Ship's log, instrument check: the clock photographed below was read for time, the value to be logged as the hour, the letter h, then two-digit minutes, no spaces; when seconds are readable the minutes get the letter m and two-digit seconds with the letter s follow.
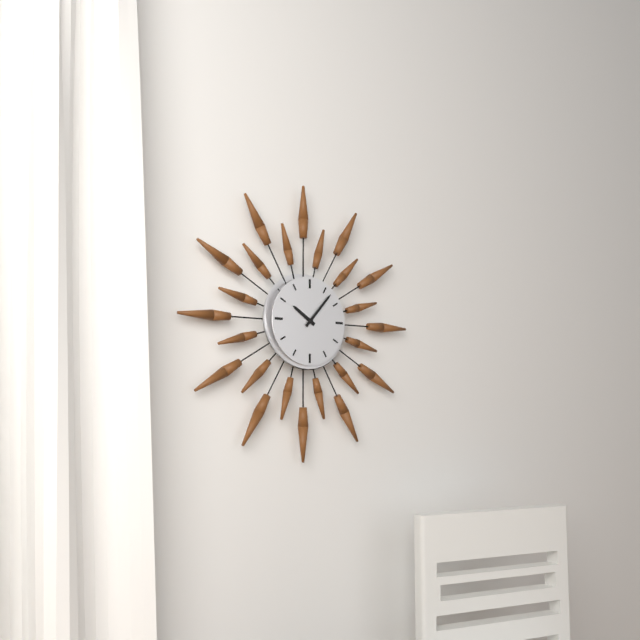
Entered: 10h07
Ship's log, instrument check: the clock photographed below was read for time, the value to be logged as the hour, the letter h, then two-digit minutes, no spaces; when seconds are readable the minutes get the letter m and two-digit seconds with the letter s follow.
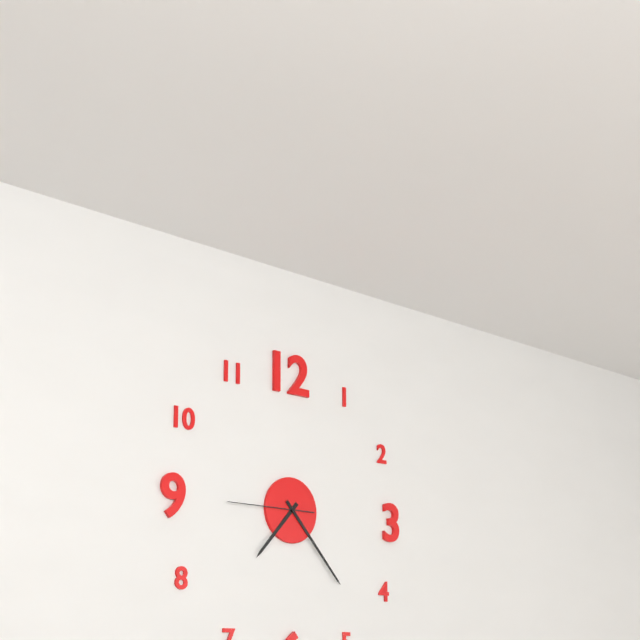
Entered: 7h23m45s
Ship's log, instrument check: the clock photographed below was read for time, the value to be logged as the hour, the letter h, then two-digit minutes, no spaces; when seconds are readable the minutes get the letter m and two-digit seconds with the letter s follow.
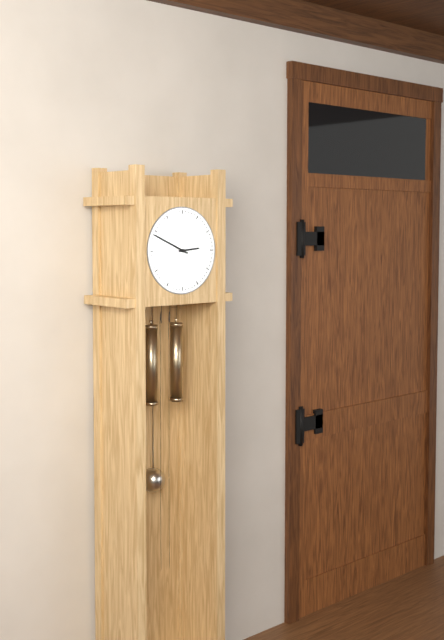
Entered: 2h49
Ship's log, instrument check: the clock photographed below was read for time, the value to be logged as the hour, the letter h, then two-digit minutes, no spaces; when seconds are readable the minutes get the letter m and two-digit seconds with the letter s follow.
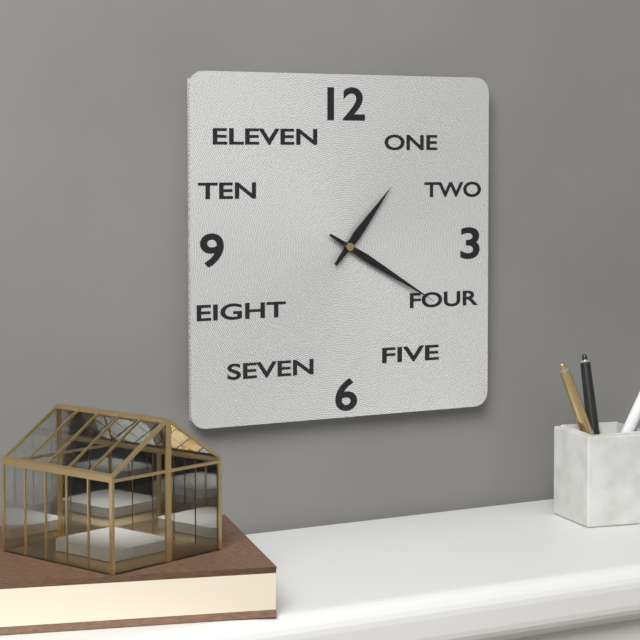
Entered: 1h20
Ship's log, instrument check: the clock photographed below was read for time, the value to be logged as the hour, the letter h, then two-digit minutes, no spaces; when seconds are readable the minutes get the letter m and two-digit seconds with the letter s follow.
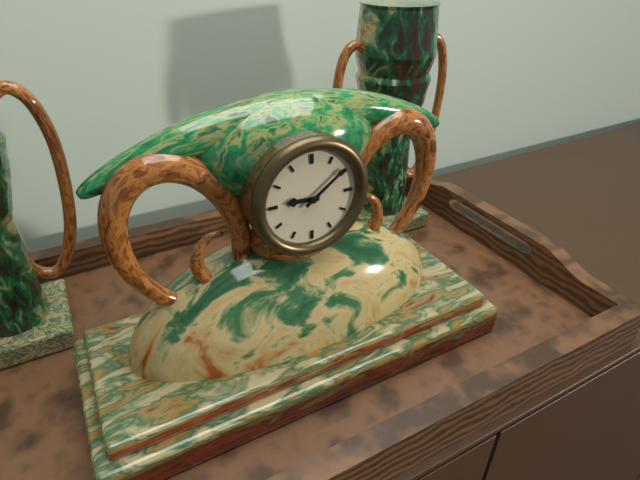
......
Ricopia senza modifiche le righe dall'inizio fino a quella che contiene "Entered: 2h49", inclusa. Lascia fuori le immagini dalla risposta.

Ship's log, instrument check: the clock photographed below was read for time, the value to be logged as the hour, the letter h, then two-digit minutes, no spaces; when seconds are readable the minutes get the letter m and two-digit seconds with the letter s follow.
Entered: 10h07
Ship's log, instrument check: the clock photographed below was read for time, the value to be logged as the hour, the letter h, then two-digit minutes, no spaces; when seconds are readable the minutes get the letter m and two-digit seconds with the letter s follow.
Entered: 7h23m45s
Ship's log, instrument check: the clock photographed below was read for time, the value to be logged as the hour, the letter h, then two-digit minutes, no spaces; when seconds are readable the minutes get the letter m and two-digit seconds with the letter s follow.
Entered: 2h49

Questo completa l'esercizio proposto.